Responding to a national crisis like Covid-19 takes a team – a team made up of not just teaching professionals, but experts in school business management too.

Never has health and safety, estate management, and relationships with families, been so front and centre in the need to support young people access their education.

Throughout this crisis school business leaders have been the quiet heroes. They have been getting on with their work behind the scenes, helping to make sure schools can deliver all that is asked of them and more.

The challenges they have faced have been immense. School business leaders (SBLs) and their teams have had to grapple with the disaster that was the government’s free school meal voucher scheme, and are now facing the arduous processing of trying to claim back a fraction of the costs that schools are incurring.

Never has health and safety, estate management, and relationships with families, been so front and centre in the need to support pupils

They are trying to navigate the still unknown funding situation they face in September – trying to provide answers to heads and governors, with information that just isn’t there from government.

They are trying to find ways to make an already tight budget stretch that little bit further to meet the costs of making schools safe places for pupils and staff alike.

And at the end of all of that, what’s their reward?

To once again be overlooked when it comes to a proper pay settlement. The announcement this week on pay for teachers and other school leaders, which does not include SBLs, just serves as another reminder that the work they do often feels as if it is unrecognised and unvalued by government.

Yet without them, we know that the amazing responses we’ve seen in schools over the last few months just couldn’t have occurred in the way that it has.

We’ve heard from numerous NAHT teaching members about the fantastic and vital work that their school business leaders and their teams have done, how critical this has been, and how they literally couldn’t have survived without them – and we’ve seen many celebrate their school business leaders as part of NAHT’s #aboveandbeyond campaign.

While there will, rightly, be a lot of frustration and concern from many leaders at the government’s decision to not fund the proposed pay award, let’s also take a minute to think about the colleagues who are conspicuous in these debates, only by their absence.

Ironically, it will be these colleagues who will now be busy over the summer trying to work out how, if at all, they can balance their budgets to ensure that teachers and other school leaders can, quite rightly, get their more than well-earned pay award – while they themselves are still left uncertain about what, if anything, they may be awarded. And some may even end up being paid on a par with colleagues who have far less experience and expertise.

Most SBLs responsible for leading the business functions of a school exercise a similar level of responsibility and accountability to their colleagues whose work is focused on teaching, learning and behaviour.
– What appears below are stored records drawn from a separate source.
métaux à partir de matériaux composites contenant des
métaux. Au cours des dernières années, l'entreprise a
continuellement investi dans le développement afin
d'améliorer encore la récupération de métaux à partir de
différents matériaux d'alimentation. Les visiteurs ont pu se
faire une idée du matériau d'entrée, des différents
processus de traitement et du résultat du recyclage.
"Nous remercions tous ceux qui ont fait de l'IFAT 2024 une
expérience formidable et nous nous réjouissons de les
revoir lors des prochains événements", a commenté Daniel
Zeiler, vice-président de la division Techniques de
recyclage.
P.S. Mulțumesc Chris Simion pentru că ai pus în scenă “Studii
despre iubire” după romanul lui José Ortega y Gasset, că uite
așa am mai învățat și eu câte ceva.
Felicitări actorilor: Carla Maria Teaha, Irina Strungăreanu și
These roles are clearly different, but both are important. Where SBLs perform such leadership roles, then they should be remunerated on an equivalent pay scale – as school leaders they effectively deputise for elements of the head teacher’s or executive leaders’ role.

It is critical a new pay and conditions offer is developed for school business leaders

Yet for many SBLs their pay is determined by local government pay scale levels (either directly or indirectly as a benchmark figure), that do not offer sufficient flexibility to recognise the status and seniority of an SBL role, nor do they take account of the growth in the scope and responsibility of school business leaders’ roles over recent years.

In addition, many school business leaders are paid on term-time only contracts, despite the fact that many will be required to supervise work, such as building programmes during the school holidays, in order to minimise disruption, resulting in them having to work unpaid overtime – this has, as you might imagine, been exacerbated over the last few months.

It is therefore critical that a new pay and conditions offer is developed for school business leaders, one which recognises the value they bring to the system and delivers parity and equity.

This is why NAHT has pressed the government for a number of years to develop a national pay scale for school business leaders which aligns with the leadership scales within the school teachers’ pay and conditions document (STPCD), or better yet, an amendment of the STPCD itself to include a school business leadership scale.

This week should have been an opportunity for the government to reset the agenda, to properly recognise and reward all who work in education, and to ensure that the critical role that school leaders, in all their various guises, have played over the past few months is properly rewarded and recognised. But once again the government seems to have missed this opportunity.